Death Valley National Park

Death Valley National Park is the driest of the U.S. National Parks and is located in California.

The park extends over an area of fourteen thousand square meters, including almost all of Death Valley and the territories of several mountain systems.

Many years ago, in mid-nineteenth century, this place was used for the extraction of gold. The first Americans who were not natives of the country, built on that land in 1849 to save time, as far as the gold mines of California being closer. One of the groups died, so the place became known as Death Valley. There is a legend about a woman who walked alongside men, turned and said, "Goodbye, Death Valley ...". Thus, the valley received its name.

Many prospectors tried to find gold in Death Valley, but only managed to find ore to produce soap. Death Valley was declared a national monument in 1933. In 1994 the status of the Death Valley was changed and it became a national park.

Death Valley National Park in California

This park is the second point of ground depth in the western hemisphere - it is located eighty-six meters below sea level and is known as Badwater.

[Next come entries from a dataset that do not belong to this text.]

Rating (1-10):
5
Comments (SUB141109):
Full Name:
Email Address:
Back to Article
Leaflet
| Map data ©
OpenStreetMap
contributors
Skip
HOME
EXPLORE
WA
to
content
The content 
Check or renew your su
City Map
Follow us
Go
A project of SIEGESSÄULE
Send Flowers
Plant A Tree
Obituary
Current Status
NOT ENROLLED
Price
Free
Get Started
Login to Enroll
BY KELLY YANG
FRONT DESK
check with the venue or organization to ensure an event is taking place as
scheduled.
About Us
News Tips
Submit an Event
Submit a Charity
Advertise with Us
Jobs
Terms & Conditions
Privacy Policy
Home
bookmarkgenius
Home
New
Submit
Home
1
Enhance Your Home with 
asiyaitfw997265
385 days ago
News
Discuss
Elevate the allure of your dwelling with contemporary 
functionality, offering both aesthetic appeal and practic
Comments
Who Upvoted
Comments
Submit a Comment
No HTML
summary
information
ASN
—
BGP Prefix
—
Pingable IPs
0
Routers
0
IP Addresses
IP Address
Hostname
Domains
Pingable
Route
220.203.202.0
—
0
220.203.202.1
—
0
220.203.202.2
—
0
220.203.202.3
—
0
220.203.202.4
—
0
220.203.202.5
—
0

The name this place received from the pioneers who first set foot on this ground. They walked many miles, until finding the water, but it turned out that this water is not for drinking. This is due to the fact that the water contains chlorides, sulfates and salts of sodium.

Many tourists who arrive in California, do not go to Death Valley because they have a bias that they will fall on the desert landscape.

Death Valley is the hottest point of the Western Hemisphere, temperatures here reach forty-nine degrees C, so it is suitable to visit only during winter and early spring. The highest temperature detected here was over fifty-six degrees C.

Death Valley is not a desert. There are many types of reptilians, birds and mammals that have adapted to life in the desert. Many of them are active at night and sleep during the day to escape the heat.

In Death Valley is an abundance of plants and animals found nowhere else on the planet. In Death Valley an Indian tribe lives, which develops business and tourism deals with cattle and agriculture.

Each year in Death Valley flock around eight hundred thousand tourists from around the world. Among the sand dunes is a real surprise to see the medieval Scotty's Castle, which was built here in 1922 at the whim of a millionaire from Chicago.

One of the biggest attractions of Death Valley are the moving stones, also known as dancing rocks which themselves move along the bottom of the dried up lake, leaving behind many traces.

As yet no explanation was found for this unique phenomenon. There is a theory that the strong wind is able to move the stones, but this has not yet been proven.

Another interesting place in Death Valley is the crater Ubehebe, which is more than a thousand years old and was formed by a volcano.

In Death Valley there are ghost towns - these are the places where prospectors lived and were then abandoned. One of the most visited places in the Valley of Death is called Artist's palette.

On the rocks were formed salts of various metals, which seemed to blend into one another, forming a true pageant of colors.